Tried new pain medication, and an hour later 3 penguins in military fatigues walked into the room and told me I need to kill Mussolini’s cat
One time I overheard my coworker answer a question with ‘I don’t know, I was in Prague’ so that’s my go to now whenever I don’t have the answer to a question.
[apiary]
ME: Are you the beekeeper?
BEEKEEPER: Yup
ME: Can I get some?
BEEKEEPER: Nope
ME: Is it because you k—
BEEKEEPER: I keep them
My husband messaged me upset that he couldn’t find his jacket. I can understand his confusion because I’d hung it on the coatrack.
saw a couple walking into trader joe’s and the girl said “wow look at all the pretty flowers” and the guy replied “oh yeah it must be flower season” please pray for him
Don’t be sad about being single on Valentine’s Day, think of all the ppl in relationships that don’t know they’re also single
Someone is stealing cats in my area and I hope that the cops catch the purr purr traitor.
interview tip #86
be honest when asked about yourself
[later]
interviewer: so tell me about yourself
me: not without my lawyer present
marry someone u only kinda like so if u get a divorce it won’t be that bad
thank you for bringing your bluetooth speaker to the beach, i was concerned the ocean would be too soothing
“You know a lot of people think you built the pyramids”

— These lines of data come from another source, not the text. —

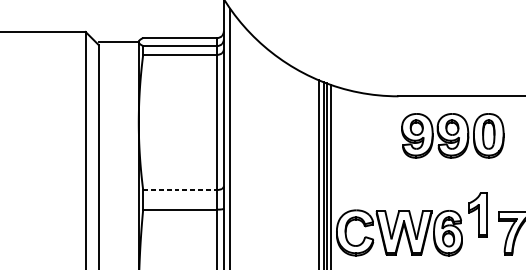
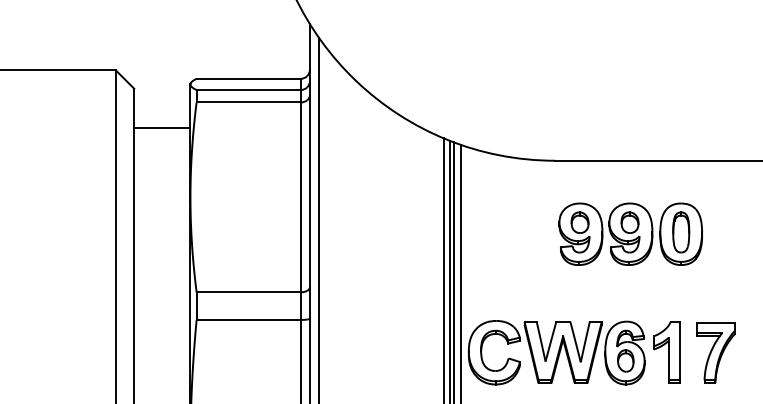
line: (118, 42) -> (162, 127), moved
part: (452, 135) -> (630, 233), moved
line: (180, 190) -> (249, 292), dashed -> solid
part: (477, 215) -> (666, 352), moved

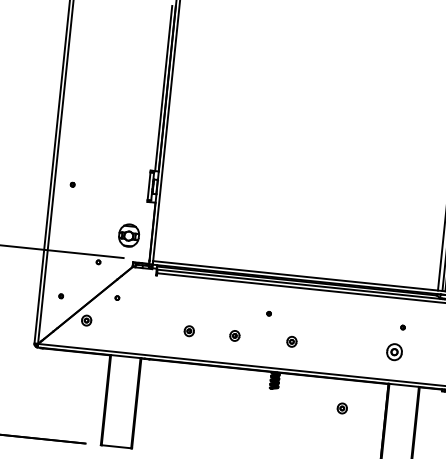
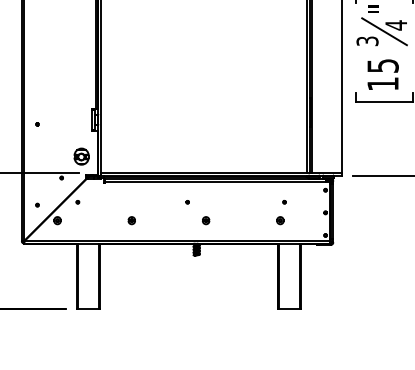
part: (234, 335) -> (164, 220), removed
part: (394, 352) -> (280, 220), size x0.62
part: (342, 408) -> (247, 264), removed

The alien trying to abduct me:
why do you have so much Mayonnaise in your fridge
Sci-Fi Author: In my book I invented the Torment Nexus as a cautionary tale
Tech Company: At long last, we have created the Torment Nexus from classic sci-fi novel Don’t Create The Torment Nexus
inventor of the sauna: it’s a box and it makes you want to die of heat and dehydration, like microdosing dying in a desert
wife: are you wearing my clothes?!?
me: ok I know this looks bad
me: it needs a belt right?
“On second thoughts… I’m not hungry!”
Missiles? Is there a Misteriles?
Men always be like “if you liked me, why didn’t you say something” like ?! bro I am literally out here clutching my rose quartz pendant and saying your name three times with my eyes closed every night before I fall asleep.
What more could I have done?
Starbucks, where 11 members of staff frantically do things behind the counter, yet not one of these things appears to resemble a hot drink
My kid took out the trash without being asked so imagine my surprise moments later when he asked if he could spend $10 bucks on a video game.